Accurate and reliable measures of mental health and functioning are critical for patient care and clinical research. Current gold-standards for measurement of disease severity and treatment response are based on interviewer-led assessments or patient self-report questionnaires, typically grounded in nosology defined by the Diagnostic and Statistical Manual of Mental Health, fifth edition.1 However, such “traditional” clinical assessments of psychiatric health present both practical and clinical challenges.

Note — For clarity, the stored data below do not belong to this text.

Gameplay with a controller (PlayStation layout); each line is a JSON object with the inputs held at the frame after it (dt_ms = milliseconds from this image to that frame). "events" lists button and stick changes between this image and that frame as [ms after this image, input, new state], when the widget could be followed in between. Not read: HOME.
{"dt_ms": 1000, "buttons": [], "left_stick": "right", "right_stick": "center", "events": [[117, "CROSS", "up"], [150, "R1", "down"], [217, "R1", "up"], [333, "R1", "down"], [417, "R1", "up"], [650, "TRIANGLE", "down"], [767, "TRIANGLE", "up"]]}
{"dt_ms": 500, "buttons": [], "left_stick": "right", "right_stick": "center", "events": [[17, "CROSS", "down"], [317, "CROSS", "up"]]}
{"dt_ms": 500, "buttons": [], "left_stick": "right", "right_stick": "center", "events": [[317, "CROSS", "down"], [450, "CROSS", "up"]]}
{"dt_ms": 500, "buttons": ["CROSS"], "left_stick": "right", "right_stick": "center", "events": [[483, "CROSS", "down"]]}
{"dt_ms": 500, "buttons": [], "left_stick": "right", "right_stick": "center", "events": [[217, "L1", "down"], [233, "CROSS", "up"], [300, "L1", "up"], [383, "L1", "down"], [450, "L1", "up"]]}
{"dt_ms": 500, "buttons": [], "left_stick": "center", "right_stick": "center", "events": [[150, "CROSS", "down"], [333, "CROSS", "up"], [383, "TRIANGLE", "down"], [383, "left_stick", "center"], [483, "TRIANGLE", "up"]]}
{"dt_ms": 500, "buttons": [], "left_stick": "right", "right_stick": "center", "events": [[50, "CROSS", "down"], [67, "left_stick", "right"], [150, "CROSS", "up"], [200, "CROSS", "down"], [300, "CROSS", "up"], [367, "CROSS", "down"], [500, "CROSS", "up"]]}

When simultaneous participation by patients and clinicians is a requirement, it is more often the patients' lives that must be scheduled around the assessment. The interviews themselves can be burdensome for both parties, at times taking as long as 90 minutes to administer. With clinicians increasingly having less time to spend per patient in each day, assessments must be scheduled far apart, leading to infrequent measures of disease progression. Even in scenarios where telehealth technologies allow for remote assessments, the accuracy of the measures acquired remains in question.2
There has been growing concern over the clinical validity of traditional assessments. Most require subjective observation, with potential for clinician bias and poor inter-rater and test-retest reliability.3 Given the heterogeneous symptomatology associated with psychiatric illness, traditional assessments can be insensitive to change, particularly when treatment may only affect the subclasses of symptoms. Such challenges are well-established, with ongoing efforts to update disease classification to align with current understandings in neurobiology. As a result, there is a need for objective, sensitive, and scalable measures of mental health.
Digital Measurement of Mental Health
Digital tools for measurement of mental health are becoming increasingly prevalent, aiming to address the challenges posed by traditional assessments through objective measurement of biomarkers of mental health. Despite the varied nature of these efforts, they are grounded in a common understanding: neuropsychiatric disorders manifest themselves in observable ways that can be measured through digital tools. There have been several attempts to classify digital phenotyping tools and the biomarkers they measure.4 Here, we categorize digital phenotyping according to the way biomarker data is collected (Figure 1), focusing on passive monitoring, active assessment, individual self-report, and biological measurement.
Different types of data collection strategies for digital measurement tools. Although some devices and measurement tools fall exclusively into one category (eg, magnetic resonance scanners are exclusively meant for in-clinic biological measurements), other tools, depending on how their technology is used, can provide multiple types of measures (eg, smartphones can be used for passive behavioral monitoring and also used for active behavioral assessments). EHR, electronic health record; ePRO, eletronic patient-reported outcome; GPS, global positioning system; MRI, magnetic resonance imaging.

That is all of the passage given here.